Right now, like I said, I’m more or less just addressing identity—my identity—and how it exists as ‘other’ and as American, simultaneously, because the difficulty of navigating my identity is really navigating that dialectic. So that’s really tough. But I also deal with broader political issues, as well, that I think are also representative or influenced by that complexity of identities.


What materials are you working with at the moment?


Right now I’m working with silicone, skin-like silicone. And also cement. I’m working a lot with cement. So I’m working with canvases that sort of take on the appearance of walls.


Is that related to Trump and the wall in Mexico?


It’s related to everything that a wall can stand for. It’s not just related to contemporary politics. I think walls have deep implications and have always had deep implications. Like In the art world, they have. They’re very important in the gallery structure. But just in a broader sense, walls are things that are a visual language that anyone can access. Like seeing a wall or anything that approximates a wall is… It’s something that’s like a universal language. There’s no question of what a wall means.




It means separation. And so now, one of the things that I’m trying to navigate is—I was saying that I struggle with my work being really angry—so one of the things that I’m trying to navigate now is how a wall exists as a site of intersection. It’s not just a site of separation, but the potential of all these boundaries and borders as these really impotent symbols of separation that are actually more of a physical manifestation of a joining point.


Is there any theme or medium you’re interested in exploring in the future?

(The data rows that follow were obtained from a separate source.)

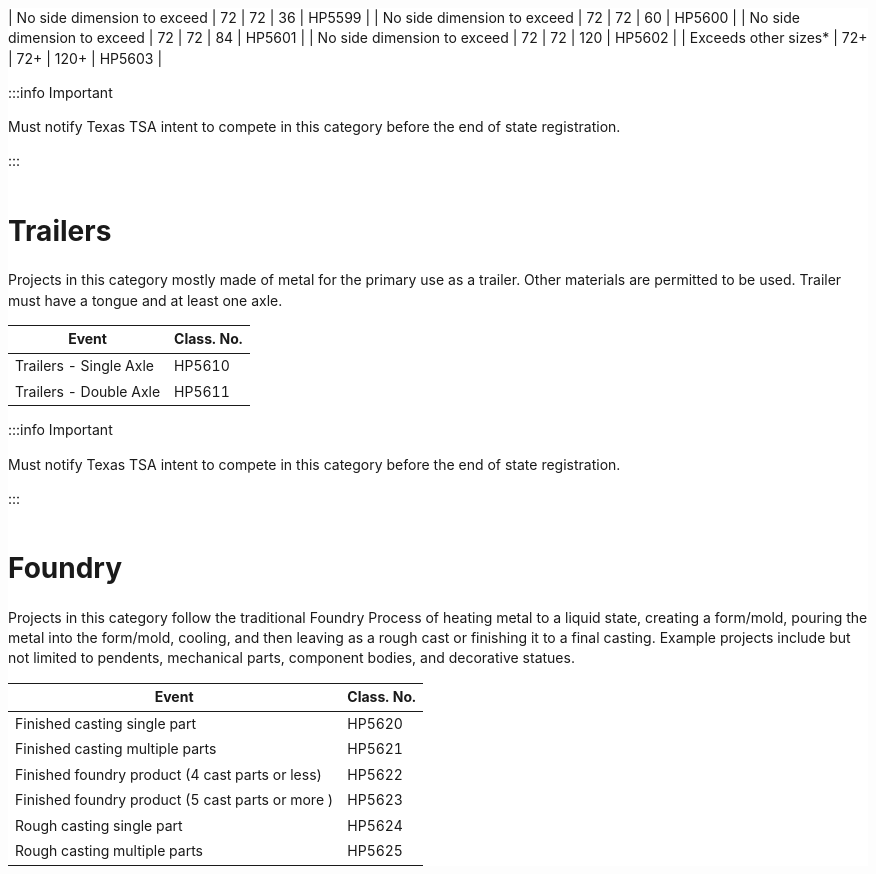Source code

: | No side dimension to exceed | 72     | 72     | 36     | HP5599     |
| No side dimension to exceed | 72     | 72     | 60     | HP5600     |
| No side dimension to exceed | 72     | 72     | 84     | HP5601     |
| No side dimension to exceed | 72     | 72     | 120    | HP5602     |
| Exceeds other sizes\*       | 72+    | 72+    | 120+   | HP5603     |

:::info Important

Must notify Texas TSA intent to compete in this category before the end of state registration.

:::

# Trailers

Projects in this category mostly made of metal for the primary use as a trailer. Other materials are permitted to be used. Trailer must have a tongue and at least one axle.

| Event                  | Class. No. |
| ---------------------- | ---------- |
| Trailers - Single Axle | HP5610     |
| Trailers - Double Axle | HP5611     |

:::info Important

Must notify Texas TSA intent to compete in this category before the end of state registration.

:::

# Foundry

Projects in this category follow the traditional Foundry Process of heating metal to a liquid state, creating a form/mold, pouring the metal into the form/mold, cooling, and then leaving as a rough cast or finishing it to a final casting. Example projects include but not limited to pendents, mechanical parts, component bodies, and decorative statues.

| Event                                            | Class. No. |
| ------------------------------------------------ | ---------- |
| Finished casting single part                     | HP5620     |
| Finished casting multiple parts                  | HP5621     |
| Finished foundry product (4 cast parts or less)  | HP5622     |
| Finished foundry product (5 cast parts or more ) | HP5623     |
| Rough casting single part                        | HP5624     |
| Rough casting multiple parts                     | HP5625     |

I actually really want to work a lot in public art. I’ve done some work before. I had a commission for a public sculpture in St. Louis. I have an idea for a piece in mind that would exist well, I think, as a public installation, a social practice idea. I would be interested to see how that would play out, and interested to see the dynamics and the places that I have to insert myself in order to make that a possibility.


Who are artists or works of art that you find yourself coming back to, or that challenge or inspire you?

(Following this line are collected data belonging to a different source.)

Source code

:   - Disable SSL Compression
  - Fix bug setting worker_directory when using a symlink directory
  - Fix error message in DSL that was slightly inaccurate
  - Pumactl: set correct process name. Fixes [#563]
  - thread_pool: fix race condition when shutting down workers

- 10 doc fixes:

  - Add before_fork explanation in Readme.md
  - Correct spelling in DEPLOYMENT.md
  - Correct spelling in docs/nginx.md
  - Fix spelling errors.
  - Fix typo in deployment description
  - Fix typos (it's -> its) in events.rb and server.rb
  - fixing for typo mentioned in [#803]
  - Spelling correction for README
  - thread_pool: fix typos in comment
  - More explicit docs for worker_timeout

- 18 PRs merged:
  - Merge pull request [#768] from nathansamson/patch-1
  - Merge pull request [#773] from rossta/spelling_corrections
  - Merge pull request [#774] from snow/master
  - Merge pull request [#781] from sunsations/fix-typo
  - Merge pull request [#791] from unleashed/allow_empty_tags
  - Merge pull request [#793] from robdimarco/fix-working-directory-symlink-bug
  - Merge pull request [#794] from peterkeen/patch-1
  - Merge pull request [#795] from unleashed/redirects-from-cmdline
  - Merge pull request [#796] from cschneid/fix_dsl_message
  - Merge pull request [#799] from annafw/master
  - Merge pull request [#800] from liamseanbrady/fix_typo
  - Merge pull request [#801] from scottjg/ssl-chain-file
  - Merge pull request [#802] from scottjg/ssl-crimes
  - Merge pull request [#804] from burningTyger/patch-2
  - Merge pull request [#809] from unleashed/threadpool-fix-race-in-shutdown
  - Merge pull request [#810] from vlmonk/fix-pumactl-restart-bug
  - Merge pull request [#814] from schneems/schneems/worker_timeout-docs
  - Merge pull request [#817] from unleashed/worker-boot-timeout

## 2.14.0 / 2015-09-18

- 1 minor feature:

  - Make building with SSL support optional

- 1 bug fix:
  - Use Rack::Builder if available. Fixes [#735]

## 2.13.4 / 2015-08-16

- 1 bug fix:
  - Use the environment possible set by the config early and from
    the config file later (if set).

I find myself coming back a lot to a video piece by Francis Alys. Its called The Green Line, and it’s this amazing video project, where he takes a can of paint, sticks a hole in it with a nail, and he takes a bunch of cans of paint with him on this trip, and what he does is he walks this line, the green line in Jerusalem that used to represent a wall that was the border of Palestine during the Six-Day War.


He does all of these interviews with a variety of Arab and Israeli citizens who live in Jerusalem, and there’s a bunch of iterations of this video, and it’s just him tracing this green line, this site that used to exist—like actually used to exist—as this visual separation, and he’s giving form again with this green line of paint as he’s walking through the city. And the whole time you’re hearing these voices of people who lived in this moment of history. And it’s a really beautiful piece that doesn’t doesn’t seem to be lashing out in anger, but it takes a stance simply by the action of it happening. It gives an opportunity for a variety of voices to be heard, while really staking a position in its own. Which I think is a beautiful way.

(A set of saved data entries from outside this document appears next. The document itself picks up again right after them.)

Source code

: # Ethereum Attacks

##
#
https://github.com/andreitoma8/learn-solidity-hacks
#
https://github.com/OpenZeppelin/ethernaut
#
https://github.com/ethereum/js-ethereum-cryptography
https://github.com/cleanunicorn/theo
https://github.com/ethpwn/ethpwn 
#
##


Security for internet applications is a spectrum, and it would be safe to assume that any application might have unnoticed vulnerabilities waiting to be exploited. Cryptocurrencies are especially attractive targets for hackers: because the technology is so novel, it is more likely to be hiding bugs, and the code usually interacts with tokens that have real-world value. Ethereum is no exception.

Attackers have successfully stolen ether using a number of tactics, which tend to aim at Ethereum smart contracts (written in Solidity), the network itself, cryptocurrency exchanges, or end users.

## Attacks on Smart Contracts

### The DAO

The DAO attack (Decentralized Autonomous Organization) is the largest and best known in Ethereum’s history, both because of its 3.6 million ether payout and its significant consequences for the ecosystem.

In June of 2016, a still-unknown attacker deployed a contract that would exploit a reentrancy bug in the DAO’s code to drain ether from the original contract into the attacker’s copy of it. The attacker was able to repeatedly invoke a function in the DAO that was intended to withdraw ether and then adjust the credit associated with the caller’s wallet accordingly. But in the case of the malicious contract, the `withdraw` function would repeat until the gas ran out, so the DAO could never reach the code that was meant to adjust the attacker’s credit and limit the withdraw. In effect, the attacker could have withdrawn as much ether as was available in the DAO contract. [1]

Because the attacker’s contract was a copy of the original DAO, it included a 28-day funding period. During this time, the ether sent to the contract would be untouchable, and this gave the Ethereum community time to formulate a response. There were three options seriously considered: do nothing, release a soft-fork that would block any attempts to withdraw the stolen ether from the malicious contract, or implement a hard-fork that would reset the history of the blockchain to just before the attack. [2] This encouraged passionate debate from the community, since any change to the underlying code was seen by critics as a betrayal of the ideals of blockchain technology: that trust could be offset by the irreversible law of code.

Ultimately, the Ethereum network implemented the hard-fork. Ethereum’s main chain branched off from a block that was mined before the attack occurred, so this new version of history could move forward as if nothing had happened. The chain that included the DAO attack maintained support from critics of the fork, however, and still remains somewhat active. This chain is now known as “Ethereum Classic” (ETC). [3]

What’s been your favorite class at Columbia so far?


Definitely my U.S. Latinx Literature class. This class is amazing—Professor Negron-Muntaner is awesome. She’s the coolest. Though I haven’t had that many classes so far since I started grad school.


How do you think artists can continue growing as artists?


I think that artists, in a sense, have a responsibility as culture creators to create a moment. And if we want to keep growing as artists, it doesn’t matter if your work is political or not, it’s recognizing this responsibility that we have.